## Records provided

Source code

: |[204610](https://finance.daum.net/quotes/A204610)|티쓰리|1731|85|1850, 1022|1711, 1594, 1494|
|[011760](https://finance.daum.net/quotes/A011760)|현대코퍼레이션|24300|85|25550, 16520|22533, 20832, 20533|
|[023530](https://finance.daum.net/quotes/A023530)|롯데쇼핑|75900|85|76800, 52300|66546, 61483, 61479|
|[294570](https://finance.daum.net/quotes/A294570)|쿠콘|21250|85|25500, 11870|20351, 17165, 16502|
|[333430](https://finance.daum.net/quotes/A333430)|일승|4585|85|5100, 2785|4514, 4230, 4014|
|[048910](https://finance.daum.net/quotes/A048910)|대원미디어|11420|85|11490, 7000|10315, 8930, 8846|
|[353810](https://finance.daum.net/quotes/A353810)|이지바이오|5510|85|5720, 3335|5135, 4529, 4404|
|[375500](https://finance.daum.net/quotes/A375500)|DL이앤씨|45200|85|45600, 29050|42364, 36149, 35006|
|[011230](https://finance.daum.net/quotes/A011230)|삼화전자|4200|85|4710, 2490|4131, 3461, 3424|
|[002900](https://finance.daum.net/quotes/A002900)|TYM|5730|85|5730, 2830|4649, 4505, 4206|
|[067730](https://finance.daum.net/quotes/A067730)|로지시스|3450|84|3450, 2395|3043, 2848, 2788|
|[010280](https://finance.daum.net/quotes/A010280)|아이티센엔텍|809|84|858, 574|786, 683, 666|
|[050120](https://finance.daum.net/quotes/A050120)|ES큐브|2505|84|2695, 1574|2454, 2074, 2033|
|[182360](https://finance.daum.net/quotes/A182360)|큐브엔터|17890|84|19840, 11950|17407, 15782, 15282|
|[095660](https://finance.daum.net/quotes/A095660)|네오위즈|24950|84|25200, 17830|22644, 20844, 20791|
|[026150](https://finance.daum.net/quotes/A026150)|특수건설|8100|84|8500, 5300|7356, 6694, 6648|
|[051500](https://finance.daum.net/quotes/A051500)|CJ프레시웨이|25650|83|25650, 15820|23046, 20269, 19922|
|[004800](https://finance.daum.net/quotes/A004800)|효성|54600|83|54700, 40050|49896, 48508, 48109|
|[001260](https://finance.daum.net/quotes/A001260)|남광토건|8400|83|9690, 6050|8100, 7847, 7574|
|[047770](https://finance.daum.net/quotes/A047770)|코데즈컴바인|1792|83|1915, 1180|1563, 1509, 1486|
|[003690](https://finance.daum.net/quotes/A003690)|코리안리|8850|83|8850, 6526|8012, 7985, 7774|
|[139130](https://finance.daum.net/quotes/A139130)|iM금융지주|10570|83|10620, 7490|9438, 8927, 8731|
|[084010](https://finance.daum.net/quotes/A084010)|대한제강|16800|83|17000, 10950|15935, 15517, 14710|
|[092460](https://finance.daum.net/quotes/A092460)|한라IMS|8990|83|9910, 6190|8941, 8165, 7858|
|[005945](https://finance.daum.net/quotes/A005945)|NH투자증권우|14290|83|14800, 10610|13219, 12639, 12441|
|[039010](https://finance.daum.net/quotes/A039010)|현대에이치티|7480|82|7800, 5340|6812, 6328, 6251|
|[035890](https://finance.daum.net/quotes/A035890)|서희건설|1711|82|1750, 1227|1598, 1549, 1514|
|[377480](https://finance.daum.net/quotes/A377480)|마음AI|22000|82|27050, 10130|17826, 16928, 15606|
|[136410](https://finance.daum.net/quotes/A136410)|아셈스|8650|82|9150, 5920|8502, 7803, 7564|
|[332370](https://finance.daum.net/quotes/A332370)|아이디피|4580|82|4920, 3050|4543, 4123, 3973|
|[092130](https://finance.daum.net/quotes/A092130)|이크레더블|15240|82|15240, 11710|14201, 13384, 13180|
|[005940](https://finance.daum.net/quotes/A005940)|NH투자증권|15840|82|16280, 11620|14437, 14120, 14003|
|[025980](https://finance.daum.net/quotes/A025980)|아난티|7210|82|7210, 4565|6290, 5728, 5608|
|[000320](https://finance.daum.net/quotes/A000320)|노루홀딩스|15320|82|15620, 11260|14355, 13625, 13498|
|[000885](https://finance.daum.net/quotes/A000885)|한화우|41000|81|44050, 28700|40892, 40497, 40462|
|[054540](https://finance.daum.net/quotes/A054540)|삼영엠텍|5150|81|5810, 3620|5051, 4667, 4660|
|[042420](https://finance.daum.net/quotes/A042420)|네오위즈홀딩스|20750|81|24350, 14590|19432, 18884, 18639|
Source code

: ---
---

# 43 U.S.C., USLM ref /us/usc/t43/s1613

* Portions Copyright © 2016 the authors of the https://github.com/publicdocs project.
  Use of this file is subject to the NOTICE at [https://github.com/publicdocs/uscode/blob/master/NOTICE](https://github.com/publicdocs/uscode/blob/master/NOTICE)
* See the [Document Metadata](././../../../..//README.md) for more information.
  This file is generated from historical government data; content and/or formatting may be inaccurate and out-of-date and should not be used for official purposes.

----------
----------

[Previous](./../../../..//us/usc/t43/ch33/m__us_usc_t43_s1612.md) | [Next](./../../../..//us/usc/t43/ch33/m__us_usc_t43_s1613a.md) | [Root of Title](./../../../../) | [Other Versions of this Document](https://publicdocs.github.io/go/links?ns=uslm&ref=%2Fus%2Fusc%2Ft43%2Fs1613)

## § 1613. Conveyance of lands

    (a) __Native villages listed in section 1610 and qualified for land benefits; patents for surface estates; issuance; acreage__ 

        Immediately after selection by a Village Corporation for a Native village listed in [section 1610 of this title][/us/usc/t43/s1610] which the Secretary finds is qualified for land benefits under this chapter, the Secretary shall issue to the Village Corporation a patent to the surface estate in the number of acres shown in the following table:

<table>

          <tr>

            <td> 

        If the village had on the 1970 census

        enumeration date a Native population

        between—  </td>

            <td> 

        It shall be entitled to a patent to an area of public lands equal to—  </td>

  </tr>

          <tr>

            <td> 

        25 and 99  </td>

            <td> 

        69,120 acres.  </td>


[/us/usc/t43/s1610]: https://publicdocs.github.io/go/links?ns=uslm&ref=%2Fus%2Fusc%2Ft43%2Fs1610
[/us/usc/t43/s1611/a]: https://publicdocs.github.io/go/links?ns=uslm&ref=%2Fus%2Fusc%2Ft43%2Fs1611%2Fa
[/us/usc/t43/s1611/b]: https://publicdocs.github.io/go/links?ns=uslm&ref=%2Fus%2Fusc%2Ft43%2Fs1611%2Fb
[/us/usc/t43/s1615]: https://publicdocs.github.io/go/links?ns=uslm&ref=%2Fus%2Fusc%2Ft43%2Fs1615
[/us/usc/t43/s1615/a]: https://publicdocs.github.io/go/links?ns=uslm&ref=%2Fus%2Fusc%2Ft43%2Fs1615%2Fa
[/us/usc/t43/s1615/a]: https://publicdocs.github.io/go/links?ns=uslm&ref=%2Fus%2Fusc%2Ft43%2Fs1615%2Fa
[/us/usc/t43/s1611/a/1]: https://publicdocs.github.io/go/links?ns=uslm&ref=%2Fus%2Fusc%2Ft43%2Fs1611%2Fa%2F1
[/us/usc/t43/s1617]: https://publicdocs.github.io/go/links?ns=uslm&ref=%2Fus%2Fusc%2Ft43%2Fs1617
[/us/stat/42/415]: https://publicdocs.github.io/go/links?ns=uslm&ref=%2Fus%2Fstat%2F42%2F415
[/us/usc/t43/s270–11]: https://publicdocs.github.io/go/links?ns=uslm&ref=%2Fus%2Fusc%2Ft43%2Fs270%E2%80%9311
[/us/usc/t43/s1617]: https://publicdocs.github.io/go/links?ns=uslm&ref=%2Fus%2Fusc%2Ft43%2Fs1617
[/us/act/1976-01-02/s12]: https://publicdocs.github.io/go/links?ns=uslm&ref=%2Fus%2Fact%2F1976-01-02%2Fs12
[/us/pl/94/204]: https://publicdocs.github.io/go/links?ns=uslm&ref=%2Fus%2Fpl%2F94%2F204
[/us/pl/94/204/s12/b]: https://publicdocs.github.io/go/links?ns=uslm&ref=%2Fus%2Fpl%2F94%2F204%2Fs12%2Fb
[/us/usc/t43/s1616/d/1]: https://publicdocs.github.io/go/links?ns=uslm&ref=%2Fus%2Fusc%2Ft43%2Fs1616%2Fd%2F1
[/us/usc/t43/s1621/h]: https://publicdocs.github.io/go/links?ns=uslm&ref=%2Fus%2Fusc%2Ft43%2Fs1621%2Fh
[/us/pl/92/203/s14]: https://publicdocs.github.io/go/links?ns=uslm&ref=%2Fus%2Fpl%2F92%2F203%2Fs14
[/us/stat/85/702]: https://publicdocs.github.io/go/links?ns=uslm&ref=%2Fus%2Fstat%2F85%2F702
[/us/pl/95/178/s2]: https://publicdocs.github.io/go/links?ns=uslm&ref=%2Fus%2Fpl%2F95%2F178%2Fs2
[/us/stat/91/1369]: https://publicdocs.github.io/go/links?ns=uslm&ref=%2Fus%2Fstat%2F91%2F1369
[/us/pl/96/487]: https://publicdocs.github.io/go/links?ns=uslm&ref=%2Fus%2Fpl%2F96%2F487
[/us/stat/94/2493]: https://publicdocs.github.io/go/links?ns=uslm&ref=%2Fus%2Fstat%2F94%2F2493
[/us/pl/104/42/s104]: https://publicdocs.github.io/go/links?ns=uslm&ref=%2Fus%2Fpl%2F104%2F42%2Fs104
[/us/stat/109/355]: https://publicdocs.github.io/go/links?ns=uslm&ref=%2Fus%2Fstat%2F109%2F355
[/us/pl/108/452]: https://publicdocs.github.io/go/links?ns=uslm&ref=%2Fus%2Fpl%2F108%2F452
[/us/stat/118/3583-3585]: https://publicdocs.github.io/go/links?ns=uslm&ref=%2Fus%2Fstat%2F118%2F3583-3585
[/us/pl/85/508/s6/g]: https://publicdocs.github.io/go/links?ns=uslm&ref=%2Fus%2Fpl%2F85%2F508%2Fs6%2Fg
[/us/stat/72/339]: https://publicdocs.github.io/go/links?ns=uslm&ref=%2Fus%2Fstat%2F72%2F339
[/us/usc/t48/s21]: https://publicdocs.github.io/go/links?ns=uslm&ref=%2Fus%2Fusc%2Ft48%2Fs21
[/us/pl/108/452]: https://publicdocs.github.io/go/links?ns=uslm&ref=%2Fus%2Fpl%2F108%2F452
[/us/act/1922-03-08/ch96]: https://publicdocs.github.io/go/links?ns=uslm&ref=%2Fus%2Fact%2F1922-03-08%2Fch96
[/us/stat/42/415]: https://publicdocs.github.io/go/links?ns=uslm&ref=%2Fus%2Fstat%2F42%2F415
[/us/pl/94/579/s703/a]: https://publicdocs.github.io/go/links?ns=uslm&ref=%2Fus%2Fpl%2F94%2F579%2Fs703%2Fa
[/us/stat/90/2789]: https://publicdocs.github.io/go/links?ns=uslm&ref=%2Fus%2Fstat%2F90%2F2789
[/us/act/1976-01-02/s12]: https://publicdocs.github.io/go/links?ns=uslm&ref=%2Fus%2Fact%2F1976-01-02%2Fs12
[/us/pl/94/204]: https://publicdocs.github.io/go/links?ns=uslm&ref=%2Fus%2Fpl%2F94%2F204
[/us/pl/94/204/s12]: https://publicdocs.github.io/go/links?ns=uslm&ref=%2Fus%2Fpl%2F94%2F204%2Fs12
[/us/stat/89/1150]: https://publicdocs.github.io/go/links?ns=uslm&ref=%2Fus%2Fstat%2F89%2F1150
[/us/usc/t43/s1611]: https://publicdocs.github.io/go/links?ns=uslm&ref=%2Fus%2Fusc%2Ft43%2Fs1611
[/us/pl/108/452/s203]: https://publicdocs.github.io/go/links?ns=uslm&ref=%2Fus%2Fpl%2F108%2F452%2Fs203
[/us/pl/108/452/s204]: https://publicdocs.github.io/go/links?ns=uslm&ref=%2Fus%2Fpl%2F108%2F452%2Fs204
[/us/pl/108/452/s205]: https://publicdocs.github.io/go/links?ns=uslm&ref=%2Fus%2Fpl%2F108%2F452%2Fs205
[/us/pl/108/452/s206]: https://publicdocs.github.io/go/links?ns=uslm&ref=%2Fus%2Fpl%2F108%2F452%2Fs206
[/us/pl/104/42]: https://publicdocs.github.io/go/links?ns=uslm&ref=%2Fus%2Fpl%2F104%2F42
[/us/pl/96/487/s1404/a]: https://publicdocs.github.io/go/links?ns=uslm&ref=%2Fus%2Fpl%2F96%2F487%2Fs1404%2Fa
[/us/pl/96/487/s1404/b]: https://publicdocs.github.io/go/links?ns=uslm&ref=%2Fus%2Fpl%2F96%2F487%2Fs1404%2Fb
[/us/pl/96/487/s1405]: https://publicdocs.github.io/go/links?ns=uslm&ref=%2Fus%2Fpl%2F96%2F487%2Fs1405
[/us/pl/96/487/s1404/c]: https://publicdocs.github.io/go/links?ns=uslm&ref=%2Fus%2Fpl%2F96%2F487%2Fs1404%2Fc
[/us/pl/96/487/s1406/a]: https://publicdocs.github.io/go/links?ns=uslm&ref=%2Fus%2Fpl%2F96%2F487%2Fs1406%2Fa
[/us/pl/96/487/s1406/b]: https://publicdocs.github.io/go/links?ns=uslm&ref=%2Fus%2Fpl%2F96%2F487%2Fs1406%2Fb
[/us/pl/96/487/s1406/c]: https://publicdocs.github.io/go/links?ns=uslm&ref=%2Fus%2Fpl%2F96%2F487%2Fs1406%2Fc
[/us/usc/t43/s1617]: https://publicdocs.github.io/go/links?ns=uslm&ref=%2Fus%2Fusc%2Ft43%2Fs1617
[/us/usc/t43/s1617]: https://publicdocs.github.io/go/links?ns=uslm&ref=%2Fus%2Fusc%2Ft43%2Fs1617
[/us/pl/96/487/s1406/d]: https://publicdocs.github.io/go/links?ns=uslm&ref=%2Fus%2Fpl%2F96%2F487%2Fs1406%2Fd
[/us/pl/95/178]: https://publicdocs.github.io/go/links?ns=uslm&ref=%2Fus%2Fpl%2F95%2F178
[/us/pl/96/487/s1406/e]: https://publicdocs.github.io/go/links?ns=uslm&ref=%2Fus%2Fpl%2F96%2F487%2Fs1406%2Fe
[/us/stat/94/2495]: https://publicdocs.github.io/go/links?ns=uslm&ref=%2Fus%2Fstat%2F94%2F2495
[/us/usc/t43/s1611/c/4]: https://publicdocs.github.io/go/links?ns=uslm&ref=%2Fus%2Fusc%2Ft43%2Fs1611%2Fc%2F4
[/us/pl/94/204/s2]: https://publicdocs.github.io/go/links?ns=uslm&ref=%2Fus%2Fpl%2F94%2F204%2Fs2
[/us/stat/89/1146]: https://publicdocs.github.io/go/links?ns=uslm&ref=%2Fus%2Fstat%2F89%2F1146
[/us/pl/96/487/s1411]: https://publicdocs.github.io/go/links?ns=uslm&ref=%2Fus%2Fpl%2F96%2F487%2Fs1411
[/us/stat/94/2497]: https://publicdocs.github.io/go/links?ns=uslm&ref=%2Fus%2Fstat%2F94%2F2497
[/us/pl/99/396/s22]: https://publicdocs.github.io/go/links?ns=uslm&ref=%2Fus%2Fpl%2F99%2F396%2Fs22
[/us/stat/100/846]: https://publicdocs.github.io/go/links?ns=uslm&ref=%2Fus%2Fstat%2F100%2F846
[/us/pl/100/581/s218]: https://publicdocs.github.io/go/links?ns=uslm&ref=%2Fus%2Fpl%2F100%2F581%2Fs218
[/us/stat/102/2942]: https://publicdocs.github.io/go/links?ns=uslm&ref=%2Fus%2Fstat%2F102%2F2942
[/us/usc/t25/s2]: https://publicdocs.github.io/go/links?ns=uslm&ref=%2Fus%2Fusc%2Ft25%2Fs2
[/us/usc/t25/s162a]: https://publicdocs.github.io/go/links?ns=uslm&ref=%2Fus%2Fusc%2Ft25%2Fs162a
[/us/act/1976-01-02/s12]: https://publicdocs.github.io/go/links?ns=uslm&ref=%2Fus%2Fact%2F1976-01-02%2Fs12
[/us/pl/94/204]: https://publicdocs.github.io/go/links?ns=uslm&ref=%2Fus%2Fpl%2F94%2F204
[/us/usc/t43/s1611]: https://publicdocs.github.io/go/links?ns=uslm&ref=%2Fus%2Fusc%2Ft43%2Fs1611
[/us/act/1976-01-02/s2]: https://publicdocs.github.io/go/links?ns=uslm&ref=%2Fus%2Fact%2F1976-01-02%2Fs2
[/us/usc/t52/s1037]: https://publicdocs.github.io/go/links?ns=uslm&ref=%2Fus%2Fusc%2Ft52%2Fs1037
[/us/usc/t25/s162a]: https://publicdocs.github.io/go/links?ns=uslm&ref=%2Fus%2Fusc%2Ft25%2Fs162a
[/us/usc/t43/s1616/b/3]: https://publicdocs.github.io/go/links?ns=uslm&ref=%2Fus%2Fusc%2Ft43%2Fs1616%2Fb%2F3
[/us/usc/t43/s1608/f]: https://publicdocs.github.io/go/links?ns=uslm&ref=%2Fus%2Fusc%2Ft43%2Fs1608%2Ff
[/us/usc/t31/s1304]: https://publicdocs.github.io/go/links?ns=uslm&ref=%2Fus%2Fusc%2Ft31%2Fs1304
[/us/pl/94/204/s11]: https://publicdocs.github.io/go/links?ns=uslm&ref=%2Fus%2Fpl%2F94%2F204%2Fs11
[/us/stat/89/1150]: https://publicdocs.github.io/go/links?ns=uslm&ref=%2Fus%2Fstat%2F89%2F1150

## Exercise
Only the lines from the beginning of the data above through the line containing "574|786, 683, 666|" should be repeated, exactly as they appear.

## Response to the exercise
Source code

: |[204610](https://finance.daum.net/quotes/A204610)|티쓰리|1731|85|1850, 1022|1711, 1594, 1494|
|[011760](https://finance.daum.net/quotes/A011760)|현대코퍼레이션|24300|85|25550, 16520|22533, 20832, 20533|
|[023530](https://finance.daum.net/quotes/A023530)|롯데쇼핑|75900|85|76800, 52300|66546, 61483, 61479|
|[294570](https://finance.daum.net/quotes/A294570)|쿠콘|21250|85|25500, 11870|20351, 17165, 16502|
|[333430](https://finance.daum.net/quotes/A333430)|일승|4585|85|5100, 2785|4514, 4230, 4014|
|[048910](https://finance.daum.net/quotes/A048910)|대원미디어|11420|85|11490, 7000|10315, 8930, 8846|
|[353810](https://finance.daum.net/quotes/A353810)|이지바이오|5510|85|5720, 3335|5135, 4529, 4404|
|[375500](https://finance.daum.net/quotes/A375500)|DL이앤씨|45200|85|45600, 29050|42364, 36149, 35006|
|[011230](https://finance.daum.net/quotes/A011230)|삼화전자|4200|85|4710, 2490|4131, 3461, 3424|
|[002900](https://finance.daum.net/quotes/A002900)|TYM|5730|85|5730, 2830|4649, 4505, 4206|
|[067730](https://finance.daum.net/quotes/A067730)|로지시스|3450|84|3450, 2395|3043, 2848, 2788|
|[010280](https://finance.daum.net/quotes/A010280)|아이티센엔텍|809|84|858, 574|786, 683, 666|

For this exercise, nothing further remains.